Skip to content

Demolition and Reconstruction are Now the Most Common Sights along Addis Ababa’s Skyline

The collateral damage is the city’s heritage. While tourist organisations boast that Ethiopia is the cradle of humanity, the capital is being stripped of its past. Heritage defines a city and shapes it socially, historically and culturally. It is impossible to imagine Athens without the Parthenon, Cairo without the pyramids, Rome without the Colosseum. While Ethiopia’s national heritage of dramatic, ancient sites is valued and mostly protected, conserving urban heritage appears to be at best an afterthought, and at worst an inconvenience. Addis Ababa is beginning to look like an imitation of some other city. Buffet de la Gare, a canteen that hosted Ethiopia’s musical legends in the 60s and 70s, was levelled to erect a Gulf-style luxury development. Meskel Square, the city’s most important public space, is like a building site, in complete upheaval. The 1930s villas in Kazanchis, less than a mile from Meskel Square, have been lost under a high-rise development scheme.
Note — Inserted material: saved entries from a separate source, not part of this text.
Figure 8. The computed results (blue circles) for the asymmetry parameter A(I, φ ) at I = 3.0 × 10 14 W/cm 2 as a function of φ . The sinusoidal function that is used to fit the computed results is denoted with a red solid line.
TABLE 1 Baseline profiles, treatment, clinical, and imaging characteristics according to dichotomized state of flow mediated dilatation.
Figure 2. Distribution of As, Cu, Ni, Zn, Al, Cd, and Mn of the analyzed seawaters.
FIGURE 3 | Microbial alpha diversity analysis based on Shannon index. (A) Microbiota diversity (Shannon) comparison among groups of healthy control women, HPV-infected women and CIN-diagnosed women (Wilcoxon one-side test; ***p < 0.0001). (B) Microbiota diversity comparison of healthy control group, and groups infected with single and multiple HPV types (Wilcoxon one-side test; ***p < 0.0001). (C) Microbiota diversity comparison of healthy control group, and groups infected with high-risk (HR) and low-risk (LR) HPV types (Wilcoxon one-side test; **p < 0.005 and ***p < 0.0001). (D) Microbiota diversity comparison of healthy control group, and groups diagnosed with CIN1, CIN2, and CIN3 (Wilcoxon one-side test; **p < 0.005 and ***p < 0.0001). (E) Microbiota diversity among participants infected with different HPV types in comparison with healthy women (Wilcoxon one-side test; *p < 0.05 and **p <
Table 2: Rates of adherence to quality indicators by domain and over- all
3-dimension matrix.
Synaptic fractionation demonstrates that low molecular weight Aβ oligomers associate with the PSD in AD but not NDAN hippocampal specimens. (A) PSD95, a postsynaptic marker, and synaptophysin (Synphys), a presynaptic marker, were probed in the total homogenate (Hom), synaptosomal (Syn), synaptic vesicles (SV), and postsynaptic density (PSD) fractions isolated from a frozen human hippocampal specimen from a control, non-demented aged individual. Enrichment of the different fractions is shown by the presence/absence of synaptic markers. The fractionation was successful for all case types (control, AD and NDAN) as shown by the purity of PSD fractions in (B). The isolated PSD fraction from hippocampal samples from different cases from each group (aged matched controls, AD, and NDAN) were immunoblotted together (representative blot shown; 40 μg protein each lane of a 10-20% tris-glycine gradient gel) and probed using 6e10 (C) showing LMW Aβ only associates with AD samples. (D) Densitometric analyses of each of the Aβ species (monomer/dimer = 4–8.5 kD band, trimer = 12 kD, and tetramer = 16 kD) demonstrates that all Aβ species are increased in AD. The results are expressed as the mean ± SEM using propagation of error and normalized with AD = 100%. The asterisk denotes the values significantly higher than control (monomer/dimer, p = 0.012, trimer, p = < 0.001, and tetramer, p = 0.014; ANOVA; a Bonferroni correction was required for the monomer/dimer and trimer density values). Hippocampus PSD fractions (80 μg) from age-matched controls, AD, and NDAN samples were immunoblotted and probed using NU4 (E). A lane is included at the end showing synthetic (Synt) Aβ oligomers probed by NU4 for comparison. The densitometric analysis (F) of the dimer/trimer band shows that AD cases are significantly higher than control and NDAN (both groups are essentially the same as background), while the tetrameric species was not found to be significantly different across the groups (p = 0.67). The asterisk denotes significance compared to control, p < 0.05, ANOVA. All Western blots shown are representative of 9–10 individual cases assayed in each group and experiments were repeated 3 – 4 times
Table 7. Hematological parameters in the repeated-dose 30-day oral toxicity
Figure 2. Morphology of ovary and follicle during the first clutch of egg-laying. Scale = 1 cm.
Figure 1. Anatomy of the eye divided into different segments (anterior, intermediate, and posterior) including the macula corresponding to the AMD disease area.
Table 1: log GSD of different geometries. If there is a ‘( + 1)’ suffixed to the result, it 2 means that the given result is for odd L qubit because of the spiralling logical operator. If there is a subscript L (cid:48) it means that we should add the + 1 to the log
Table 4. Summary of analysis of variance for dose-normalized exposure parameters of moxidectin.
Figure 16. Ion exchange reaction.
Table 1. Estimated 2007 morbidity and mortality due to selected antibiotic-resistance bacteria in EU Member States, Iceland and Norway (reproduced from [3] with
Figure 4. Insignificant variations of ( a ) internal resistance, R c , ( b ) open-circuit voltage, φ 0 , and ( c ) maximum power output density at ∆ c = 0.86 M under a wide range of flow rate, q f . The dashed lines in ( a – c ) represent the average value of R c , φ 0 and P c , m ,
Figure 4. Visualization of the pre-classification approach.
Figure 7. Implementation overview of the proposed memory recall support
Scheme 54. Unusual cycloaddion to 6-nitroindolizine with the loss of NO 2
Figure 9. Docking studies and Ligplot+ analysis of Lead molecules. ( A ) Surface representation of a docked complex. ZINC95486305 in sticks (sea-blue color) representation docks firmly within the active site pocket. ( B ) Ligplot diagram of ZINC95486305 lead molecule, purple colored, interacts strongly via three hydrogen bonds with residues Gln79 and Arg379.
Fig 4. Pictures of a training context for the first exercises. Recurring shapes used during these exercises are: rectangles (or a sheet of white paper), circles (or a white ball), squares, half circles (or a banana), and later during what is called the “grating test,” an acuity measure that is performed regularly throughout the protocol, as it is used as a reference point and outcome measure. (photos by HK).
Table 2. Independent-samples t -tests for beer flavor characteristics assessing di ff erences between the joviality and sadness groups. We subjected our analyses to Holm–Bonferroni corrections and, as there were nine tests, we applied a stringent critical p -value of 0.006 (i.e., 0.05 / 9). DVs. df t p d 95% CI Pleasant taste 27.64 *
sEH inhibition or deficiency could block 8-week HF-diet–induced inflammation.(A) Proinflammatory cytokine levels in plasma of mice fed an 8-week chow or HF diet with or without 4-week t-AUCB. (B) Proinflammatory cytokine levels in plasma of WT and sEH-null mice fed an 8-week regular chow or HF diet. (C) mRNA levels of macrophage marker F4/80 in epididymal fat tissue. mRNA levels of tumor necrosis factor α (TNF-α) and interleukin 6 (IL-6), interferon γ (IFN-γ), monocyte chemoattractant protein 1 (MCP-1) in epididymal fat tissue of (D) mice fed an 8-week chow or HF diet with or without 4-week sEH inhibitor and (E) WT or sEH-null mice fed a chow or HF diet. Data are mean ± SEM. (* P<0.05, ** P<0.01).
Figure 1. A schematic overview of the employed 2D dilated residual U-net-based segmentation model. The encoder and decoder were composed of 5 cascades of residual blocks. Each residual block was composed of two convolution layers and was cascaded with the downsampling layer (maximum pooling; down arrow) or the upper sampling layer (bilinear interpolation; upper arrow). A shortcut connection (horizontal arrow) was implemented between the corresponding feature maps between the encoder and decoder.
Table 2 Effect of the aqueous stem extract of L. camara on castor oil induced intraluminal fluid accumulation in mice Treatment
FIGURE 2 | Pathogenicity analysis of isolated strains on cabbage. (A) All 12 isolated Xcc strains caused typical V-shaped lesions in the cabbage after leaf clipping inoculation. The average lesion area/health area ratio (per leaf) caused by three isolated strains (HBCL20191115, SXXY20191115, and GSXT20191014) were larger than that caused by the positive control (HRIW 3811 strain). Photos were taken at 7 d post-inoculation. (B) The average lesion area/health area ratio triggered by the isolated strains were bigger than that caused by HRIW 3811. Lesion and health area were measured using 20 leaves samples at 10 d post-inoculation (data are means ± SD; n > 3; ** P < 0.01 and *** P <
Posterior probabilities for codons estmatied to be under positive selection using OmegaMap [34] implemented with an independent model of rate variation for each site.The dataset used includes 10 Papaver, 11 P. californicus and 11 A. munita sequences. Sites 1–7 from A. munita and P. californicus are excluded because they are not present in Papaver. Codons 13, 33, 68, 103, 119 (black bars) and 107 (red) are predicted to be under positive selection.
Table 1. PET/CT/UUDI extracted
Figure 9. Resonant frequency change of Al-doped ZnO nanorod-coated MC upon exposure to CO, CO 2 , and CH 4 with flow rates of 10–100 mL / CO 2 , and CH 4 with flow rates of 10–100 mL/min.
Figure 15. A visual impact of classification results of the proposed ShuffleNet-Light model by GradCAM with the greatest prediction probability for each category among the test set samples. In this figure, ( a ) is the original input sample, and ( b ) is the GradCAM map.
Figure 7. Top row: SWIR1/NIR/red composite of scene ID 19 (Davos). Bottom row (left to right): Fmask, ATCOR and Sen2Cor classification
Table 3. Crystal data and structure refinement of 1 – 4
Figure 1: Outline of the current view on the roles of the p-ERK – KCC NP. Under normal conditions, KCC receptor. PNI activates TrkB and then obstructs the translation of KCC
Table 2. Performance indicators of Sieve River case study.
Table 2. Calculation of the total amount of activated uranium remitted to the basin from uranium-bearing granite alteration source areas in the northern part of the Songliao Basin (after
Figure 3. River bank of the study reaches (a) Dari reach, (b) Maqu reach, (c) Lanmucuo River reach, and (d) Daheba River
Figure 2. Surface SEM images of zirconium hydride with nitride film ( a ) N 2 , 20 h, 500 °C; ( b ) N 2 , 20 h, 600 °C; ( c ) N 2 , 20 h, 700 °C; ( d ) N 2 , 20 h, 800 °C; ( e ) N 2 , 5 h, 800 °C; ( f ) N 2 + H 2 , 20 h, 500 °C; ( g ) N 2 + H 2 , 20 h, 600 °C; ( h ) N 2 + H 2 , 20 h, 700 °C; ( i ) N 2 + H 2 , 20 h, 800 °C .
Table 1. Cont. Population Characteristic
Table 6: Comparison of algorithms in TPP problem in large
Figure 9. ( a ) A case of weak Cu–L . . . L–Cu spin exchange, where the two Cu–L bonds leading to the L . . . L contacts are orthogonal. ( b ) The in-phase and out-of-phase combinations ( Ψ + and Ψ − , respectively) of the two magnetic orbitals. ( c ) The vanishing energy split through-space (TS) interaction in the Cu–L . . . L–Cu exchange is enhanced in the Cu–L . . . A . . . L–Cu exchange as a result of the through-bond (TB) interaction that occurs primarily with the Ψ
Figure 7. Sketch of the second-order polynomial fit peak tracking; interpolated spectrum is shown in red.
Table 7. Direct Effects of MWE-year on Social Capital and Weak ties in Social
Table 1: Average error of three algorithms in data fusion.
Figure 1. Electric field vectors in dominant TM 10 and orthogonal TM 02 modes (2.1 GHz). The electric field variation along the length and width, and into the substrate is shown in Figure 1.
The dramatic changes of the past 20 years and demise of much historic architecture are not anomalies. A vast urban makeover is continuing. Of the heritage buildings listed by the Culture and Tourism Bureau, about 8% have been demolished. As a former empire, Ethiopia has a long history of centralised planning. Now, an absence of community engagement and growth in profit-driven development means heritage concerns are disregarded. It’s often argued that preserving urban heritage hinders economic growth.